-- Source information follows --
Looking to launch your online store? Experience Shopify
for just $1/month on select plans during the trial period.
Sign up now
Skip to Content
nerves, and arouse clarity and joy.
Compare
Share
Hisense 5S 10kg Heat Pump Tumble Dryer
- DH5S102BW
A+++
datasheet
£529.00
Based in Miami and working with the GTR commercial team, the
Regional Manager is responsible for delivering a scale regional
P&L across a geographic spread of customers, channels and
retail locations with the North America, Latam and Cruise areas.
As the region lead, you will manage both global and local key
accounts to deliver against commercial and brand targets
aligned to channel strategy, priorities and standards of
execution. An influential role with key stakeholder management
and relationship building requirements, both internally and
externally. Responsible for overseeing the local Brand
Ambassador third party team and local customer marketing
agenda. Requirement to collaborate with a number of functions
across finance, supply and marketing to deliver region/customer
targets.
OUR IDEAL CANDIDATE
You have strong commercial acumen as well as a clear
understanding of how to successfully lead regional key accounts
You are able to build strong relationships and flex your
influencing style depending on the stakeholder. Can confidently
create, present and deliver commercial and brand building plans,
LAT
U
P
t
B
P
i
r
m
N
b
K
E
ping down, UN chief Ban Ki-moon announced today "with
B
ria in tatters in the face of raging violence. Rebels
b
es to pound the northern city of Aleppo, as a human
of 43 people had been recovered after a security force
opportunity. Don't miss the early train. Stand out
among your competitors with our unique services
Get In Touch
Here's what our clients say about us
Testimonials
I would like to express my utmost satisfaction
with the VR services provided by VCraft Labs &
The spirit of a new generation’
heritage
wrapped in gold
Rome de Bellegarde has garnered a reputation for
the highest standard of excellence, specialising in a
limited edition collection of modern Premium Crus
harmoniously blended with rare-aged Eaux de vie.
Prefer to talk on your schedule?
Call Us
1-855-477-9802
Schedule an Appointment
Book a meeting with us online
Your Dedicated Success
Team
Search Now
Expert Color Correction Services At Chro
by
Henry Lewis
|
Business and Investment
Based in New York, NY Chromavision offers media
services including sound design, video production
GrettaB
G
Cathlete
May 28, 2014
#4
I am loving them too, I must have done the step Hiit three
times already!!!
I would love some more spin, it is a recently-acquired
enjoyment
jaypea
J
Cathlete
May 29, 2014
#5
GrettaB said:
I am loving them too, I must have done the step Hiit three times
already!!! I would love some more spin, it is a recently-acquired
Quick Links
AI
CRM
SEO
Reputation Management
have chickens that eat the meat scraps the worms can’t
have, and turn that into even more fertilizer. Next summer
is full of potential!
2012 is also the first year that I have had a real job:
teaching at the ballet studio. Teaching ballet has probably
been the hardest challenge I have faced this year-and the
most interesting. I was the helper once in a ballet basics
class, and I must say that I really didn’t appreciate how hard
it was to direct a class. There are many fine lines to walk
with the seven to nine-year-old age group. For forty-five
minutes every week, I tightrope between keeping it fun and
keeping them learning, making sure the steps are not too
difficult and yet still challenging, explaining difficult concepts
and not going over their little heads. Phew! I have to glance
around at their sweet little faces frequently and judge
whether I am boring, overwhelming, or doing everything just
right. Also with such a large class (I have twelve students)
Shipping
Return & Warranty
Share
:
-- Source information concluded --
**Exercise**
Starting at the first line of the records and stopping after the line that contains "You are able", reproduce those lines with "Regional Manager" switched to "Area Manager" and nothing else altered.

**Completed task**
Looking to launch your online store? Experience Shopify
for just $1/month on select plans during the trial period.
Sign up now
Skip to Content
nerves, and arouse clarity and joy.
Compare
Share
Hisense 5S 10kg Heat Pump Tumble Dryer
- DH5S102BW
A+++
datasheet
£529.00
Based in Miami and working with the GTR commercial team, the
Area Manager is responsible for delivering a scale regional
P&L across a geographic spread of customers, channels and
retail locations with the North America, Latam and Cruise areas.
As the region lead, you will manage both global and local key
accounts to deliver against commercial and brand targets
aligned to channel strategy, priorities and standards of
execution. An influential role with key stakeholder management
and relationship building requirements, both internally and
externally. Responsible for overseeing the local Brand
Ambassador third party team and local customer marketing
agenda. Requirement to collaborate with a number of functions
across finance, supply and marketing to deliver region/customer
targets.
OUR IDEAL CANDIDATE
You have strong commercial acumen as well as a clear
understanding of how to successfully lead regional key accounts
You are able to build strong relationships and flex your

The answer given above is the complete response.